IMO, the BEST shop in Palm Beach County is Knitters Nook. Go to knittersnookflorida.com for directions. The owner is so nice. It's north of Aventura though, in Delray.


----------



## louisezervas (Jun 28, 2011)

There is one on Ponce de leon ave in Miami. Not sure what it is called.


----------



## Tweetie (Apr 29, 2011)

Knitters Nook is on Atlantic Avenue, right behind the Carnival shopping area in Delray Beach. Staff is very nice, plenty of yarn to choose from & parking is easy.


----------



## MiamiKnitter (Sep 4, 2012)

The one on Ponce in Coral Gables (!) is called THE KNITTING GARDEN and I can highly recommend it. They are kind, instructive, social and witty people. They welcome any level - knitter or crocheter - into their group. Movies - knit nights - social affairs - lovely groups of people. Their classes are also great. 

Then there is one more LYS further down Dixie Highway - just above (toward downtown Miami) - called TROPICAL KNITS. They are also great (just a bit farther for me to go). 

I went to A GOOD YARN - while visiting friends in Sarasota. I found them to be lovely people with a tendency to steer one toward expensive yarns (and those were not always marked for price). Sigh. Did find them helpful and they took their time with my purchase. They also have a great selection of yarns.

Hope this helps. Don't know of any in or really close to Aventura. The Gables one would be my recommendation...based on distance.


----------



## anetdeer (Jul 16, 2012)

ynotknit said:


> IMO, the BEST shop in Palm Beach County is Knitters Nook. Go to knittersnookflorida.com for directions. The owner is so nice. It's north of Aventura though, in Delray.


This shop would be about 30 - 45 mins from Aventura. It is a very nice shop and the people there are VERY NICE . On the other hand..don't bother with the Lake Worth shop. I live just around the corner from it & have stopped bothering to go inn. The people there seem annoyed. However, if you needlepoint, there is a shop in that same center that is awesome!


----------



## Riley (May 19, 2011)

I'm headed to Naples area next week. Any recommendations on yarn shops there? thanks, Riley


----------



## valleyview (Jun 27, 2012)

Hi Riley: I am leaving for Fort Myers Beach in Fla. It is about a half hr drive to Naples. I go to a knitting shop on #41. I can't remember the exact name,its a womans name beginning with S. ???????Knitting(seniors moment) When and if I remember I'll let you know. Take care. Sorry I'm not any more help. Sheila


----------



## Riley (May 19, 2011)

thanks Sheila,


----------



## MiamiKnitter (Sep 4, 2012)

For LYS in Coral Gables - go to THE KNITTING GARDEN - they just moved so they are at either 1923 OR 2716 Ponce de Leon Blvd, CG 33134 - phone 305-774-1060.

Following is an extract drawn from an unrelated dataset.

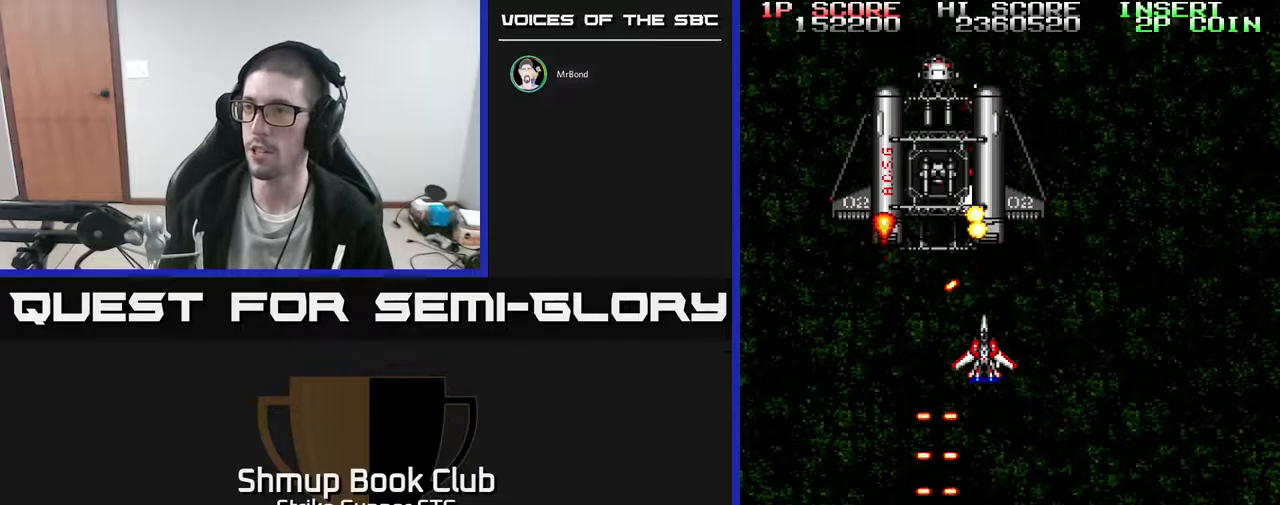
{"dt_ms": 500, "buttons": ["X"], "left_stick": "center", "right_stick": "center", "events": [[83, "X", "down"], [183, "X", "up"], [233, "X", "down"], [367, "X", "up"], [417, "X", "down"]]}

Also - ELEGANT STITCHES is a great LYS - in So Miami - 8841 SW 132 St. Phone 305-232-4005. These guys are great, too. 

Love both these stores. Great personnel - helpful. Well stocked stores. Wonderful classes. Check them out on the internet. Good websites.


----------



## valleyview (Jun 27, 2012)

Hi Riley: My brain is working now. The shop is Nancy's knitting. Ive always found them to be very he3lpful na a wonderful selection yarn. Take Care Sheila


----------



## valleyview (Jun 27, 2012)

sorry about the spelling mistakes. sm


----------



## Riley (May 19, 2011)

thanks, Sheila......take care and have fun, Riley


----------



## RoseB13 (Nov 5, 2019)

[No message]


----------



## KeiraC48 (Nov 5, 2019)

[No message]


----------